Nel tempo delle guerre tornate a lambire l’Europa e di un linguaggio pubblico sempre più divisivo, «c’è anche la tentazione di chiudersi». Ma è proprio in queste fasi che «può crescere l’indifferenza, e da lì possono nascere le peggiori derive autoritarie». È il monito del sindaco Stefano Lo Russo, intervenuto questa mattina al sacrario del Martinetto in occasione dell’82esima commemorazione delle vittime delle esecuzioni nazifasciste.
La cerimonia si è svolta, come ogni anno, nell’area del poligono, luogo simbolo della repressione durante la Seconda guerra mondiale, dove tra il 1943 e il 1945 furono fucilati oltre sessanta tra partigiani e oppositori politici. Dopo la deposizione della corona d’alloro davanti alla lapide commemorativa, il primo cittadino ha ricordato il valore attuale di quella memoria: «Oggi – dice – non ci viene chiesto lo stesso sacrificio di quegli uomini, che scelsero di non arrendersi quando sarebbe stato più facile tacere. Ma ci viene chiesta la stessa responsabilità: dobbiamo ricordarci che la libertà non è un diritto acquisito per sempre ma va conquistata e difesa ogni giorno».

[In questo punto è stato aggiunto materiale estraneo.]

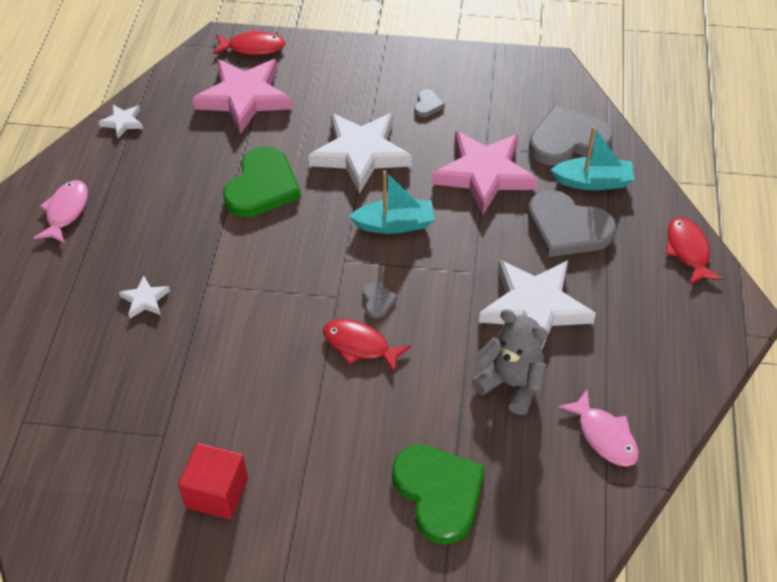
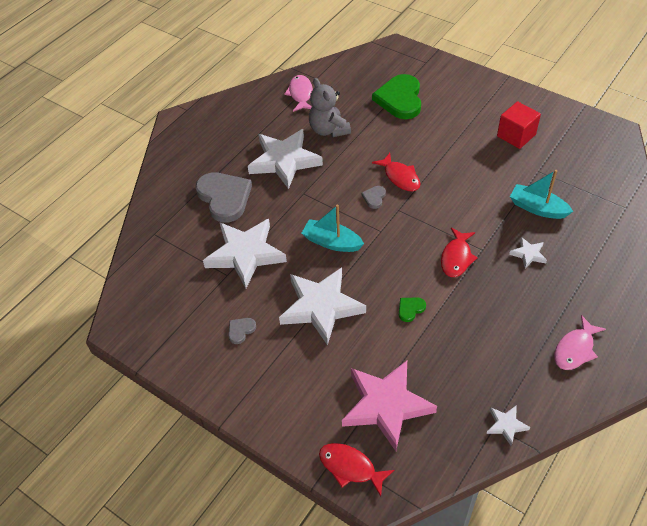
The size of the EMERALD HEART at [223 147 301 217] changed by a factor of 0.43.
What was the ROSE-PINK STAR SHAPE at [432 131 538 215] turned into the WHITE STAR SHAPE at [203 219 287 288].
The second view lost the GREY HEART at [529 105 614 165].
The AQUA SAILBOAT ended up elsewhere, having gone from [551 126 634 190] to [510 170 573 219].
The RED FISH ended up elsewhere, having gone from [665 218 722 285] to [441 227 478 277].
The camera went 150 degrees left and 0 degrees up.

La libertà va conquistata e difesa ogni giorno
Il Martinetto fu utilizzato, dopo l’armistizio dell'8 settembre 1943, dalla Repubblica Sociale Italiana per eseguire le condanne a morte emesse dal Tribunale speciale fascista. Qui, il 5 aprile 1944, vennero fucilati gli otto componenti del primo Comitato militare regionale piemontese: Franco Balbis, Quinto Bevilacqua, Giulio Biglieri, Paolo Braccini, Errico Giachino, Eusebio Giambone, Massimo Montano e Giuseppe Perotti. La commemorazione ricorre tradizionalmente il 5 aprile, ma quest’anno è stata anticipata per la coincidenza con le festività pasquali.